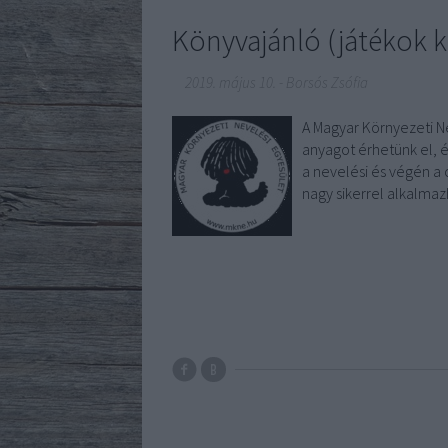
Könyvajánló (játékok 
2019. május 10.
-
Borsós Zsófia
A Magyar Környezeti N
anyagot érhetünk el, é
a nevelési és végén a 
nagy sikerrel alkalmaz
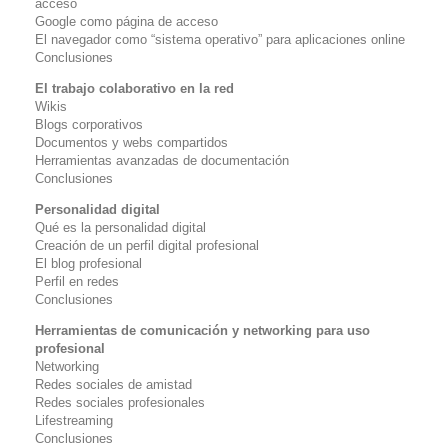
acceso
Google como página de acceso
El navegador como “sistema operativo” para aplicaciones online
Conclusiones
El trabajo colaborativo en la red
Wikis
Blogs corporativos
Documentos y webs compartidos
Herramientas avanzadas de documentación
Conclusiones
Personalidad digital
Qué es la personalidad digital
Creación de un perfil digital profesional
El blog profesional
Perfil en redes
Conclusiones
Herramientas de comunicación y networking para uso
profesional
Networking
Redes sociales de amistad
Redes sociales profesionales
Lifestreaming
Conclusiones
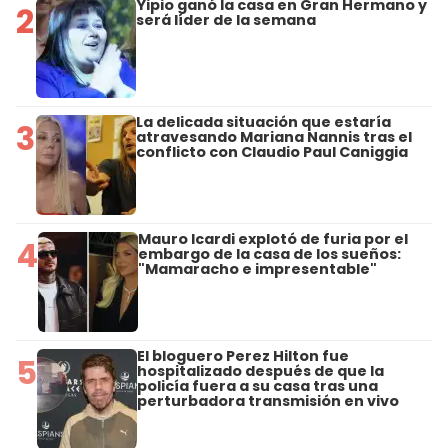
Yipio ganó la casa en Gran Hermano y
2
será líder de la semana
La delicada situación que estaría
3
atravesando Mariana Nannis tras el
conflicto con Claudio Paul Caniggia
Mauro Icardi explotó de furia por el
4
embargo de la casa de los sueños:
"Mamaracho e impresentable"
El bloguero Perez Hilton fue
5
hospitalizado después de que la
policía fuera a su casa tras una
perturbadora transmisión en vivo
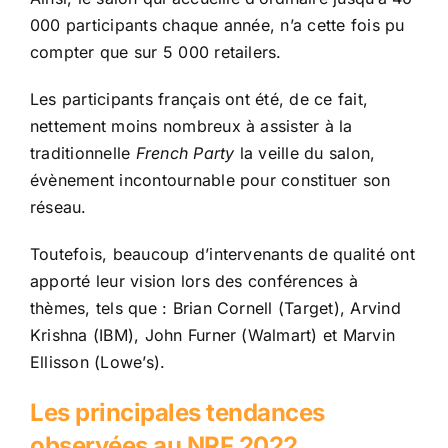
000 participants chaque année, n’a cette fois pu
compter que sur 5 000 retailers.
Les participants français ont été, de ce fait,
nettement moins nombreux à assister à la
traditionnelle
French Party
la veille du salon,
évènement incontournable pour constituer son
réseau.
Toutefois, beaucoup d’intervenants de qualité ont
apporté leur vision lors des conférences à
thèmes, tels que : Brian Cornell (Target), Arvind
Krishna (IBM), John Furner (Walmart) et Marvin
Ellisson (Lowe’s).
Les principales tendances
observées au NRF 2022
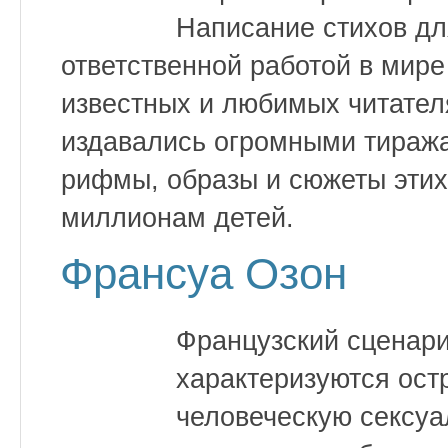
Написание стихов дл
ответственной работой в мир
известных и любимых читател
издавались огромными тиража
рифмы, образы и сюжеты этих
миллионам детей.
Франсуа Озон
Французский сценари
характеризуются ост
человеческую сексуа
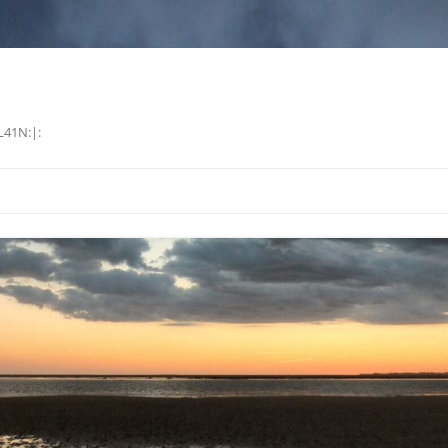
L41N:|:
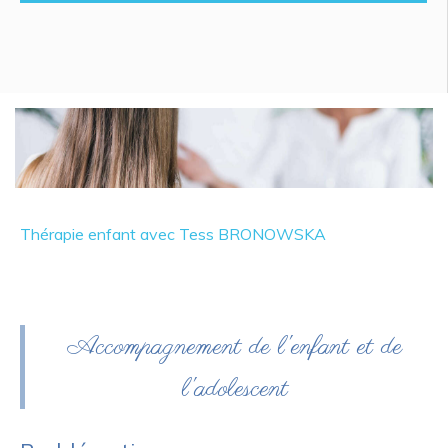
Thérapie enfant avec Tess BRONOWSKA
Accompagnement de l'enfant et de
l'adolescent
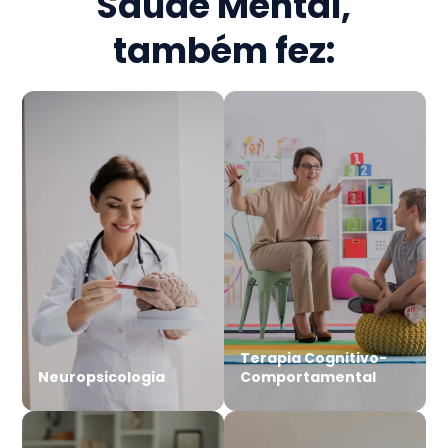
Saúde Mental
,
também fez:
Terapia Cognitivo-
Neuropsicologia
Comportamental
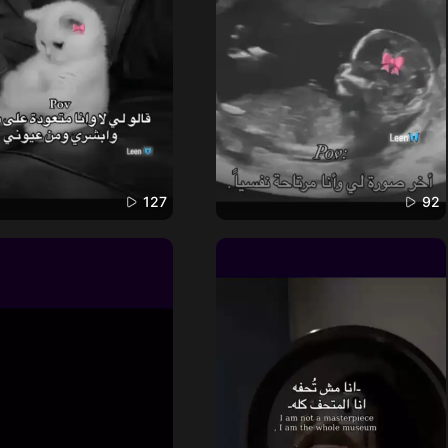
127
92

= = = = = = =

■ Your instructions
If a line in the entries holds the string "sociales", copy it.

■ Task response
Redes sociales de amistad
Redes sociales profesionales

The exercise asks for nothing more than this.